Gestern habe ich einen Menschen gesprochen, der sich bitterlich beklagte, seine Tochter habe nur eine „halbe Stelle“ bekommen, arbeite also nur etwa vier Stunden am Tag. Soweit die Information. Dann aber kam sogleich das Lamento: „Warum werden überhaupt Menschen für Berufe ausgebildet, für die kaum Bedarf besteht?“

Erstaunlich war, dass die Teilnehmer an der Gesprächsrunde kaum widersprachen. Im Gegenteil: Einer der Teilnehmer behauptete gar: „Das machen die doch absichtlich, damit sie den Lohn drücken können.“

Man erkennt daran, wie sehr die Tatsachen verdreht werden können: Wer sich einen Beruf wählt, für dem es nur wenig Bedarf gibt, und dies noch in einer Gegend, in der es ohnehin kaum Arbeitsplätze gibt, der sollte sich auch zu seinem Fehler bekennen und die Verantwortung nicht abschieben.

Nur Schade, dass Deutsche immer die anderen für das verantwortlich machen, was sie selber verbockt haben. Und dies sei hinzugefügt: Das ist etwas, was sich bei genügender Einsicht auch noch ändern ließe. Wer kurz nach der Ausbildung erkennt, kaum Chancen im erwählten, angeratenen oder in einem mit mäßiger Freude erlernten Beruf zu haben, der sollte sich dazu bekennen. Und das bedeutet auch: die Weichen im Lebensplan neu zu stellen.

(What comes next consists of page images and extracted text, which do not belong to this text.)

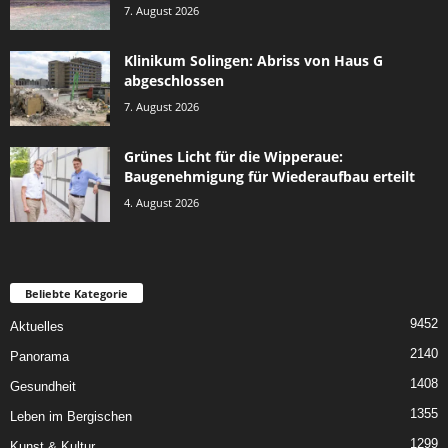
7. August 2026
Klinikum Solingen: Abriss von Haus G
abgeschlossen
7. August 2026
Grünes Licht für die Wipperaue:
Baugenehmigung für Wiederaufbau erteilt
4. August 2026
Beliebte Kategorie
9452
Aktuelles
2140
Panorama
1408
Gesundheit
1355
Leben im Bergischen
1299
Kunst & Kultur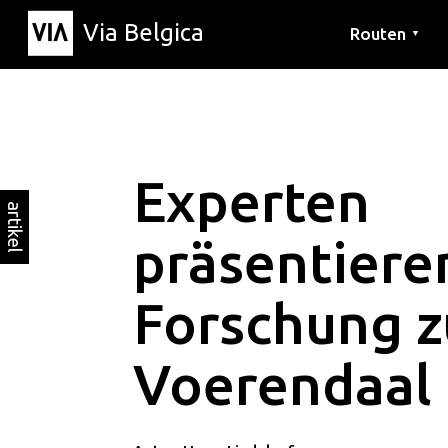
Via Belgica
Routen
▼
Hörrouten
Wanderwege
Fahrradrouten
Experten
artikel
präsentiere
Forschung zu
Voerendaal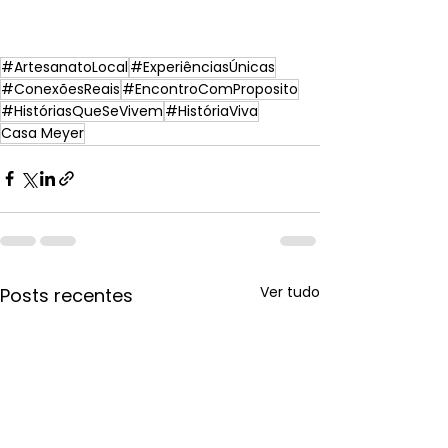
#ArtesanatoLocal
#ExperiênciasÚnicas
#ConexõesReais
#EncontroComProposito
#HistóriasQueSeVivem
#HistóriaViva
Casa Meyer
Ver tudo
Posts recentes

Einen Beruf zu lernen, ist für die meisten Lebenswege kaum mehr als eine Grundlage. Ich kenne etliche Menschen (ich selbst schließe mich ein), die nicht ihr ganzes Berufsleben mit dem „erlernten Beruf“ füllten. Manche von ihnen erlernten einen zweiten Beruf, andere konnten in ihren Betrieben in einen anderen Beruf hineingleiten, für den sie Talent, aber keine Ausbildung hatten.

Und weil dies alles so ist: Nehmen Sie doch bitte ihr Leben in die Hand, statt es sich durch eine falsche Berufswahl aus der Hand nehmen zu lassen.